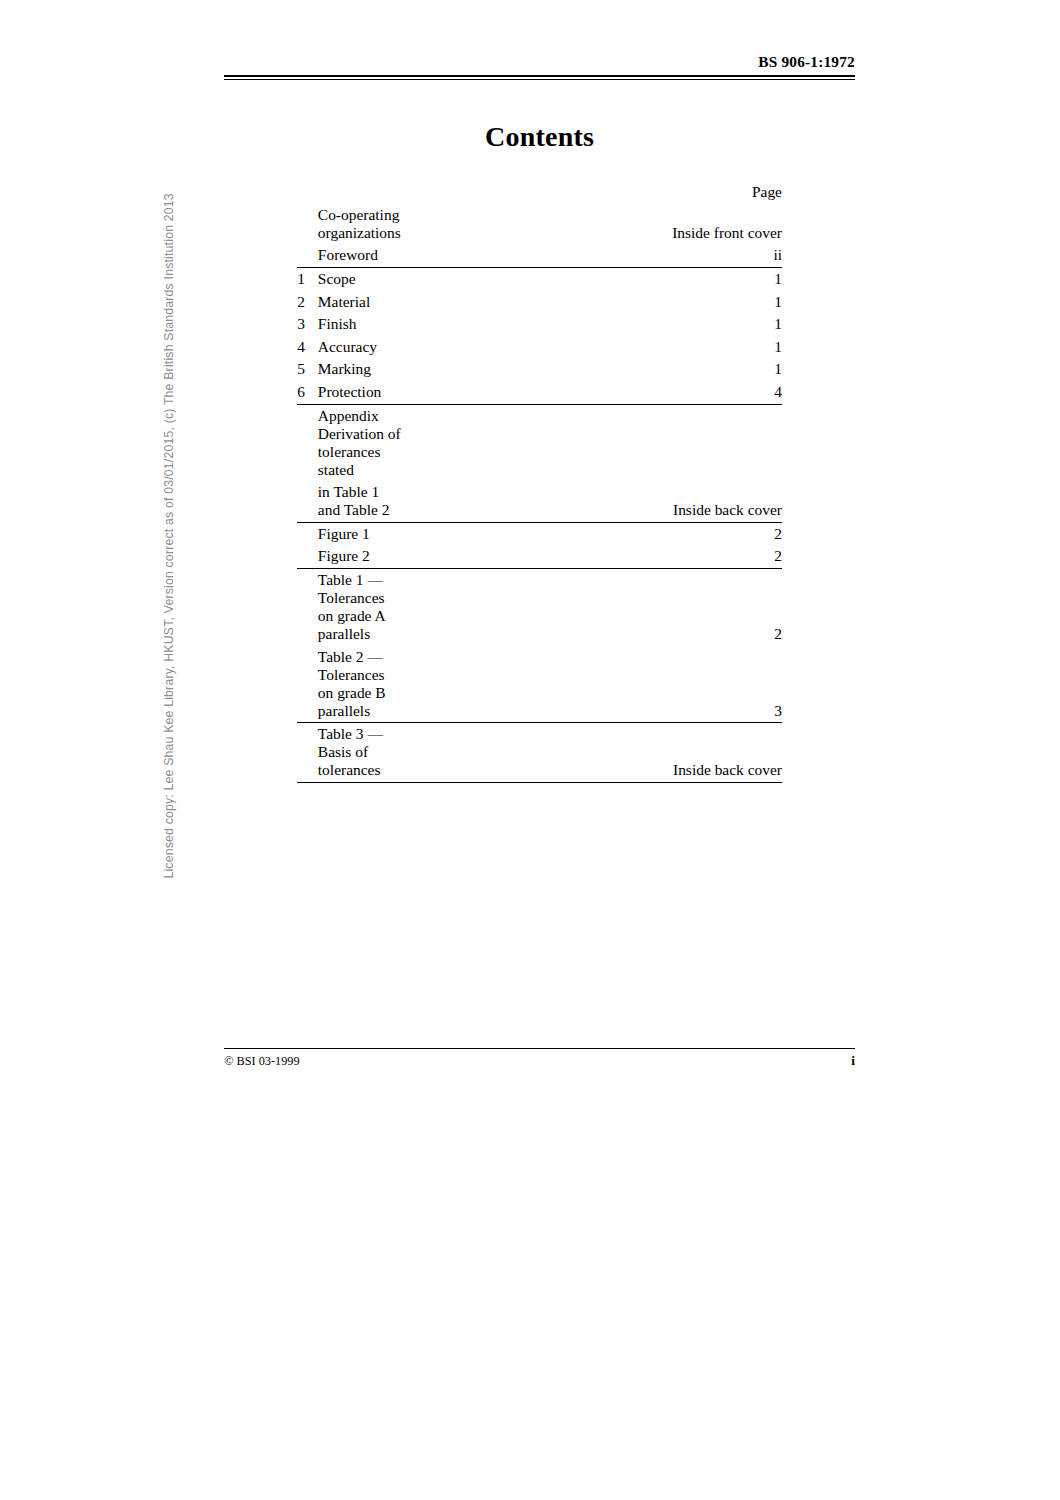Licensed copy: Lee Shau Kee Library, HKUST, Version correct as of 03/01/2015, (c) The British Standards Institution 2013
BS 906-1:1972
Contents
| | | Page |
| | Co-operating organizations | Inside front cover |
| | Foreword | ii |
| 1 | Scope | 1 |
| 2 | Material | 1 |
| 3 | Finish | 1 |
| 4 | Accuracy | 1 |
| 5 | Marking | 1 |
| 6 | Protection | 4 |
| | Appendix Derivation of tolerances stated | |
| | in Table 1 and Table 2 | Inside back cover |
| | Figure 1 | 2 |
| | Figure 2 | 2 |
| | Table 1 — Tolerances on grade A parallels | 2 |
| | Table 2 — Tolerances on grade B parallels | 3 |
| | Table 3 — Basis of tolerances | Inside back cover |
© BSI 03-1999
i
===
Go through the data above and print exactly the lines from its first line through the line holding "2 | Inside back cover |", both included, leaving pictures aside.

Exercise result
Licensed copy: Lee Shau Kee Library, HKUST, Version correct as of 03/01/2015, (c) The British Standards Institution 2013
BS 906-1:1972
Contents
| | | Page |
| | Co-operating organizations | Inside front cover |
| | Foreword | ii |
| 1 | Scope | 1 |
| 2 | Material | 1 |
| 3 | Finish | 1 |
| 4 | Accuracy | 1 |
| 5 | Marking | 1 |
| 6 | Protection | 4 |
| | Appendix Derivation of tolerances stated | |
| | in Table 1 and Table 2 | Inside back cover |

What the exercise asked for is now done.